Document section:
------------------------

In August, the Journal of Marriage and Family will publish a study indicating couples that divvy up household chores evenly thrive better in the bedroom than those who don’t.

“The association between a non-traditional division of labour at home and couples’ sexual satisfaction and frequency has changed dramatically over the past two decades,” explained the study’s lead author Sharon Sassler, a professor of policy analysis and management at Cornell University. “By 2006, couples who reported sharing housework fairly equally, with the man doing more than a third and up to 65% of the housework, reported having sex significantly more often than did couples where the woman (or the man) did 65% or more of the housework.”

How does scrubbing the toilet, or taking part in other chores, actually help?

“The evidence shows that when men do a greater share of housework, women’s perceptions of relationship fairness and satisfaction are greater,” continued Sassler.

In a recent TIME magazine article, historian Stephanie Coontz shared her thoughts on this subject, stating: “Where difference was once the basis of desire, equality is increasingly becoming erotic.”

She added: “In marriages of the 1950s and 1960s, wives often reported having sex more often than they wanted because they were dependent on their husbands. “Now that women feel free to say ‘no,’ they are more likely to say ‘yes’ when they feel the relationship is fair.”

Doesn’t house cleaning seem so much more worthwhile now?

------------------------

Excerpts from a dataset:
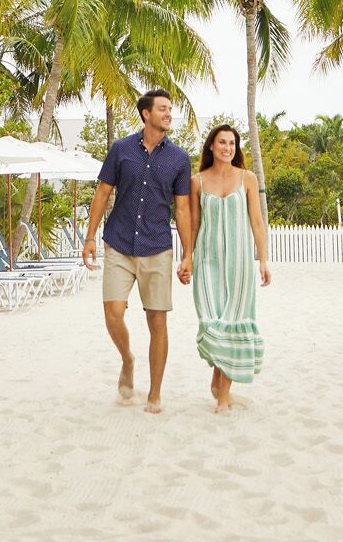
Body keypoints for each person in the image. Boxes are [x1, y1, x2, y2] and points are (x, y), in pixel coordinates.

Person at [82, 88, 195, 413]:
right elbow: (103, 194)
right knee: (113, 314)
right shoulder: (120, 150)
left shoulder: (179, 159)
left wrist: (187, 254)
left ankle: (155, 393)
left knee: (157, 321)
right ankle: (128, 359)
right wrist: (90, 237)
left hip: (157, 247)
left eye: (170, 109)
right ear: (146, 114)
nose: (168, 114)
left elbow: (183, 210)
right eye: (163, 109)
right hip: (118, 243)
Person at [179, 122, 269, 412]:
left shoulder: (248, 179)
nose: (227, 148)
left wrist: (264, 260)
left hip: (240, 262)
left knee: (232, 320)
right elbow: (193, 223)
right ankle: (219, 377)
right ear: (211, 146)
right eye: (222, 143)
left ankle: (222, 396)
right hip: (207, 259)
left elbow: (257, 221)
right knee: (209, 319)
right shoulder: (198, 181)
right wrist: (187, 257)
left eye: (232, 143)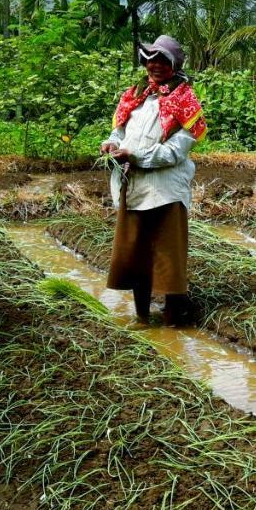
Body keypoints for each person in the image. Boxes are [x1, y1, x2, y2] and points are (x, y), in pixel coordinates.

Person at [101, 35, 207, 325]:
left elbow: (175, 151)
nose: (155, 65)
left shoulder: (185, 100)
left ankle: (174, 320)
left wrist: (134, 156)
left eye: (162, 60)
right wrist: (111, 145)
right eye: (150, 59)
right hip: (134, 185)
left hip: (165, 189)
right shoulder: (136, 94)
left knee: (168, 255)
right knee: (136, 252)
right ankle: (142, 318)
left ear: (173, 64)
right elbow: (119, 131)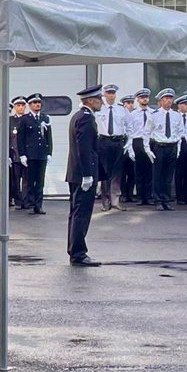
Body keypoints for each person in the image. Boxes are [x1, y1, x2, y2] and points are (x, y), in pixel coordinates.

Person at [67, 85, 102, 266]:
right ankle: (78, 253)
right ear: (90, 101)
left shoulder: (78, 116)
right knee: (81, 214)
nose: (101, 102)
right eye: (98, 99)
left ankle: (74, 249)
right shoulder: (86, 119)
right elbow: (84, 149)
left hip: (76, 174)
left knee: (76, 213)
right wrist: (87, 175)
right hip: (82, 175)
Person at [140, 88, 183, 211]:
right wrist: (148, 149)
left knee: (168, 176)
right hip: (159, 146)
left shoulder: (176, 115)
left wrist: (178, 148)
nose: (169, 101)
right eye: (166, 99)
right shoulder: (154, 115)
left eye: (170, 99)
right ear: (160, 101)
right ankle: (158, 200)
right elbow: (146, 133)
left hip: (172, 146)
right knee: (158, 175)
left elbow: (180, 132)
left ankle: (166, 199)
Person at [16, 93, 52, 214]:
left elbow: (48, 137)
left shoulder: (45, 118)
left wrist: (49, 152)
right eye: (35, 103)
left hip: (41, 154)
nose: (37, 105)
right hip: (30, 155)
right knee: (30, 181)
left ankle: (39, 205)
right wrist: (22, 154)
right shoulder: (24, 119)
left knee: (40, 181)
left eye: (39, 103)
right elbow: (20, 139)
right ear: (30, 105)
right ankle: (30, 204)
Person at [95, 85, 126, 210]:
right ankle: (105, 201)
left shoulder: (121, 109)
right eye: (109, 93)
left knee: (117, 172)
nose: (111, 95)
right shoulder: (99, 109)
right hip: (104, 141)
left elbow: (129, 125)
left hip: (118, 141)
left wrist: (127, 142)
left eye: (113, 93)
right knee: (105, 173)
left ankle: (115, 200)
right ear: (104, 94)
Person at [125, 88, 154, 206]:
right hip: (137, 142)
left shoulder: (153, 113)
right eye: (142, 97)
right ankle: (140, 197)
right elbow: (129, 132)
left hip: (150, 142)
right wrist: (130, 147)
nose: (144, 99)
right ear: (137, 99)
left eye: (146, 97)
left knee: (150, 170)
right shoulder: (132, 114)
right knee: (138, 170)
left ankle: (148, 196)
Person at [7, 97, 26, 208]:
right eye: (18, 105)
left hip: (26, 155)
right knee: (15, 179)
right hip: (15, 154)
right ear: (14, 107)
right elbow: (8, 139)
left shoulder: (28, 119)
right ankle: (18, 201)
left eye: (22, 105)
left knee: (27, 180)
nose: (21, 107)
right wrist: (8, 155)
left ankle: (26, 200)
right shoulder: (10, 121)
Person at [120, 94, 137, 203]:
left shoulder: (136, 114)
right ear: (124, 104)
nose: (130, 105)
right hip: (122, 142)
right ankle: (123, 194)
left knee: (132, 172)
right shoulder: (121, 114)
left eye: (131, 103)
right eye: (128, 103)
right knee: (122, 172)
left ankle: (130, 194)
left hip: (133, 143)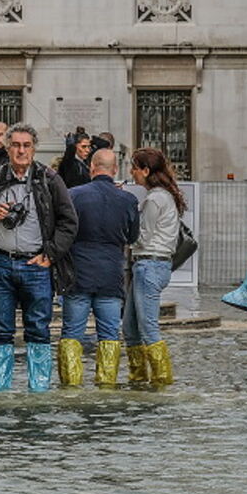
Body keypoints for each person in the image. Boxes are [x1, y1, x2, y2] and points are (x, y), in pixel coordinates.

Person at [0, 123, 79, 391]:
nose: (21, 150)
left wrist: (50, 255)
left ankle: (39, 389)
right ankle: (0, 389)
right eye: (15, 145)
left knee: (39, 328)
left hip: (36, 264)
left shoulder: (49, 179)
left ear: (34, 148)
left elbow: (69, 222)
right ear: (7, 148)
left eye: (26, 145)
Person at [58, 149, 140, 387]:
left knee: (72, 333)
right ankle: (106, 384)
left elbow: (65, 231)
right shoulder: (128, 200)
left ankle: (71, 384)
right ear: (115, 170)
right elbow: (133, 236)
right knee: (109, 335)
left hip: (79, 274)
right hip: (110, 276)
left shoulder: (74, 195)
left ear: (92, 168)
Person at [123, 148, 185, 386]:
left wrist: (124, 233)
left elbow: (142, 236)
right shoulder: (163, 195)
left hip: (149, 264)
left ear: (146, 171)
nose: (132, 172)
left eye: (135, 167)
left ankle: (161, 379)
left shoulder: (154, 198)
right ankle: (138, 377)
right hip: (150, 265)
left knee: (148, 327)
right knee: (130, 326)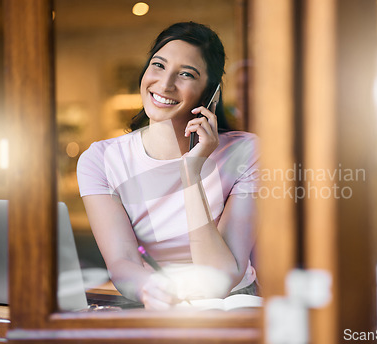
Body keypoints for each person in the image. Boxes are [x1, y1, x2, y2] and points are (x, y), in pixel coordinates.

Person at [77, 22, 259, 310]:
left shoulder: (246, 152)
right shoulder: (100, 160)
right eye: (158, 65)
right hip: (157, 299)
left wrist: (191, 173)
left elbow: (222, 279)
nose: (165, 84)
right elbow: (122, 261)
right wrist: (152, 289)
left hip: (234, 302)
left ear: (209, 94)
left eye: (186, 74)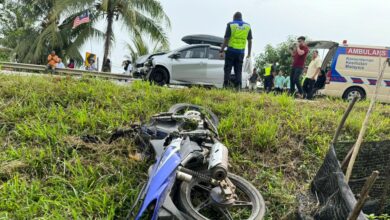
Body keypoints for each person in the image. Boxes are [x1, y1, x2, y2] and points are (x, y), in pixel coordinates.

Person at [220, 12, 252, 90]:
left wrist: (222, 50)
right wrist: (249, 54)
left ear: (234, 17)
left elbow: (226, 39)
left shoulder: (231, 24)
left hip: (231, 51)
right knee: (238, 70)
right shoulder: (247, 26)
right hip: (241, 52)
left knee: (228, 69)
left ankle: (226, 87)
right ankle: (238, 88)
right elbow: (250, 41)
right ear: (241, 17)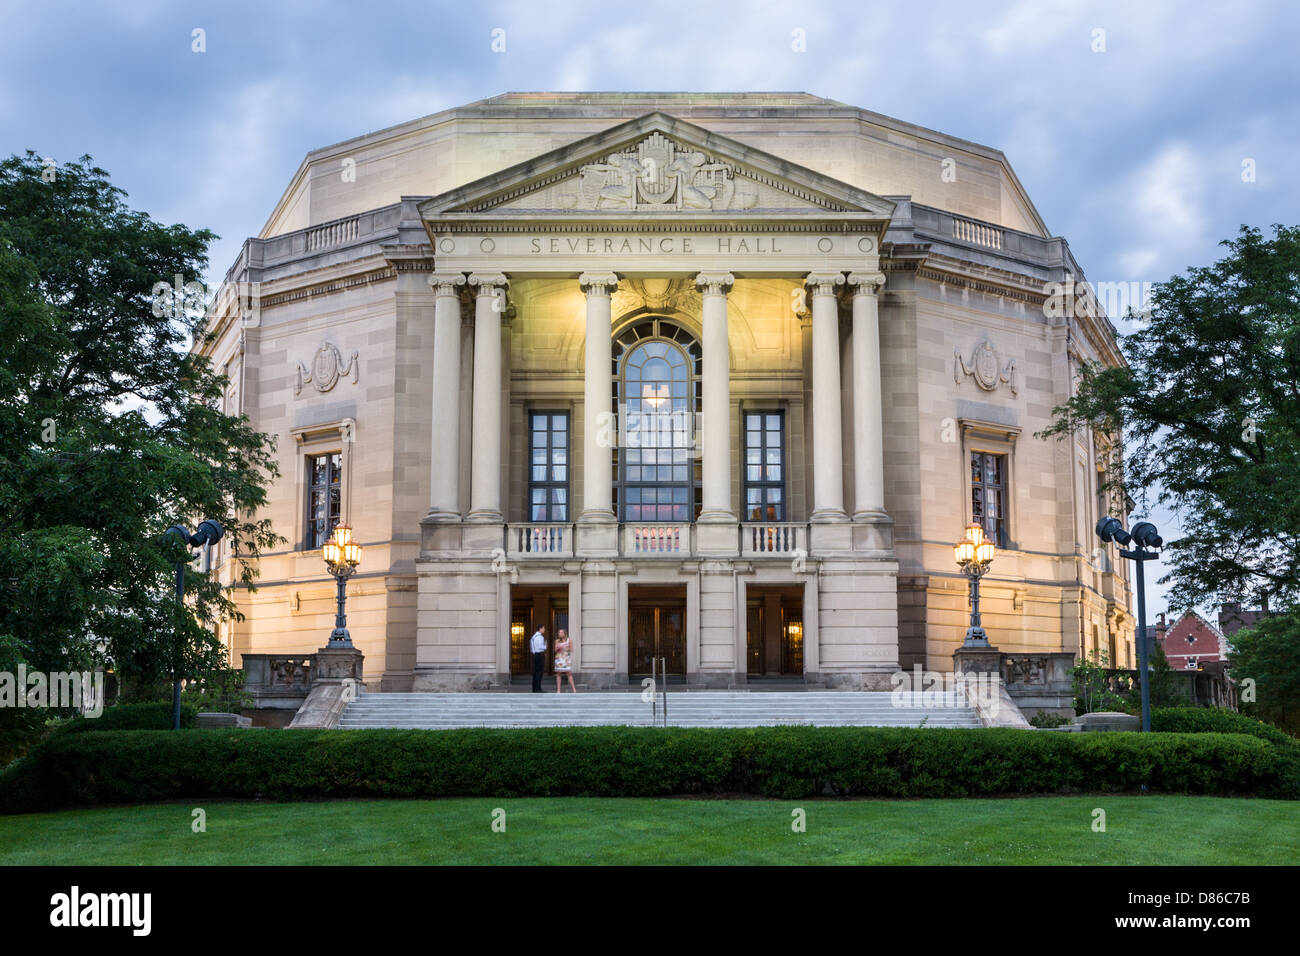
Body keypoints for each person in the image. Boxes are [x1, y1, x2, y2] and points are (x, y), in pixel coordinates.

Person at [553, 629, 576, 694]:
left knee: (569, 673)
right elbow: (555, 650)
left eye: (561, 632)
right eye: (559, 632)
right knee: (558, 674)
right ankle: (558, 690)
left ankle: (574, 689)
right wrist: (557, 648)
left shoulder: (569, 640)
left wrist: (566, 648)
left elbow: (572, 649)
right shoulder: (557, 641)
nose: (560, 633)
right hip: (559, 658)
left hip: (566, 658)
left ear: (565, 633)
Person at [529, 624, 547, 693]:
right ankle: (538, 689)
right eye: (543, 628)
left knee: (535, 672)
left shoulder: (533, 637)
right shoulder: (540, 637)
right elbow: (540, 647)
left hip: (534, 655)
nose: (544, 629)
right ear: (540, 628)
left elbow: (531, 647)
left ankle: (534, 688)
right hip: (539, 655)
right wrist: (545, 646)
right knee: (539, 672)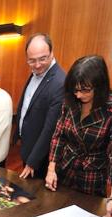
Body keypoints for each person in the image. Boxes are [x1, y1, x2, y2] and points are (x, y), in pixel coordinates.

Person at [45, 55, 112, 217]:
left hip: (92, 174)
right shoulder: (70, 100)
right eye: (75, 89)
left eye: (85, 90)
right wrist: (51, 168)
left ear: (100, 85)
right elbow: (59, 135)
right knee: (56, 216)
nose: (78, 95)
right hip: (65, 168)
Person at [14, 33, 66, 179]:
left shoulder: (59, 82)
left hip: (41, 157)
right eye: (31, 61)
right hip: (28, 147)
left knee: (39, 197)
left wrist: (32, 161)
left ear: (52, 53)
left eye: (42, 59)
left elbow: (51, 128)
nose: (37, 65)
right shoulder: (37, 71)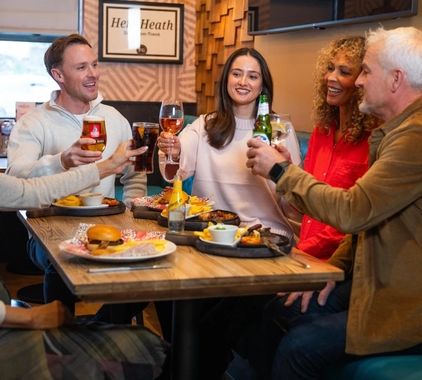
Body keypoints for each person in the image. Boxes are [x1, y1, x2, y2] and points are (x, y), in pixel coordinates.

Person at [245, 26, 422, 379]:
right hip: (374, 285)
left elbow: (353, 211)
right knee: (275, 311)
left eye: (366, 71)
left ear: (396, 79)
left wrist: (280, 171)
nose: (361, 82)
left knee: (298, 348)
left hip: (411, 308)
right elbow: (370, 220)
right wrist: (332, 274)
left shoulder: (420, 138)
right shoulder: (397, 130)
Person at [6, 33, 147, 321]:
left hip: (106, 225)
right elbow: (16, 179)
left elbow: (135, 176)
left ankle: (99, 332)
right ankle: (60, 335)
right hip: (49, 230)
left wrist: (131, 215)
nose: (93, 73)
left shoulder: (115, 119)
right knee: (61, 255)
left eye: (94, 65)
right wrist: (62, 160)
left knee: (146, 263)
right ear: (58, 74)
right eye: (81, 67)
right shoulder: (33, 123)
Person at [0, 143, 167, 379]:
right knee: (150, 348)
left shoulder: (114, 118)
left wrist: (106, 168)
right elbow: (29, 191)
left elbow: (31, 191)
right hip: (9, 334)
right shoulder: (34, 122)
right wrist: (29, 317)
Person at [157, 47, 302, 241]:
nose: (243, 82)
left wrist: (285, 173)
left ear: (262, 86)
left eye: (252, 76)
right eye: (236, 74)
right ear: (227, 80)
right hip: (211, 233)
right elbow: (175, 173)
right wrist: (171, 151)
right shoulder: (204, 125)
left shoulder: (279, 130)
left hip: (266, 235)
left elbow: (294, 205)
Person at [297, 36, 380, 260]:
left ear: (363, 82)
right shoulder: (321, 131)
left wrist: (298, 253)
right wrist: (284, 168)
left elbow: (354, 219)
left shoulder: (375, 139)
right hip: (303, 255)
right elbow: (307, 202)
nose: (330, 78)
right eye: (330, 68)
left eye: (344, 72)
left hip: (337, 264)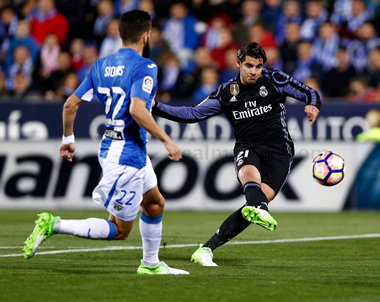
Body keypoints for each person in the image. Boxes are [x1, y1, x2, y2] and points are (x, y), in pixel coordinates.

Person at [23, 9, 188, 276]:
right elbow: (137, 109)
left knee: (155, 203)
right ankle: (53, 224)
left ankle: (151, 264)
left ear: (121, 35)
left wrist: (68, 139)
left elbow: (70, 104)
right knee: (120, 230)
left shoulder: (100, 65)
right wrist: (167, 140)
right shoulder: (145, 66)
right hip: (126, 156)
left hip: (117, 146)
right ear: (146, 36)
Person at [152, 42, 321, 266]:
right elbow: (192, 113)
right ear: (238, 63)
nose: (254, 71)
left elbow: (309, 92)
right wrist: (155, 106)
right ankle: (259, 208)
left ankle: (206, 249)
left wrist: (313, 104)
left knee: (254, 205)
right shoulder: (226, 92)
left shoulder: (274, 79)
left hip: (280, 149)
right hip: (247, 145)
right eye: (249, 65)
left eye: (258, 66)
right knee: (250, 178)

------------------------

How would you render this sentence from the article on housework and couples in Spanish: "In August, the Journal of Marriage and Family will publish a study indicating couples that divvy up household chores evenly thrive better in the bedroom than those who don't."

Output of the exercise: En agosto, el Journal of Marriage and Family publicará un estudio que indica que a las parejas que se reparten las tareas domésticas de forma equitativa les va mejor en la cama que a las que no lo hacen.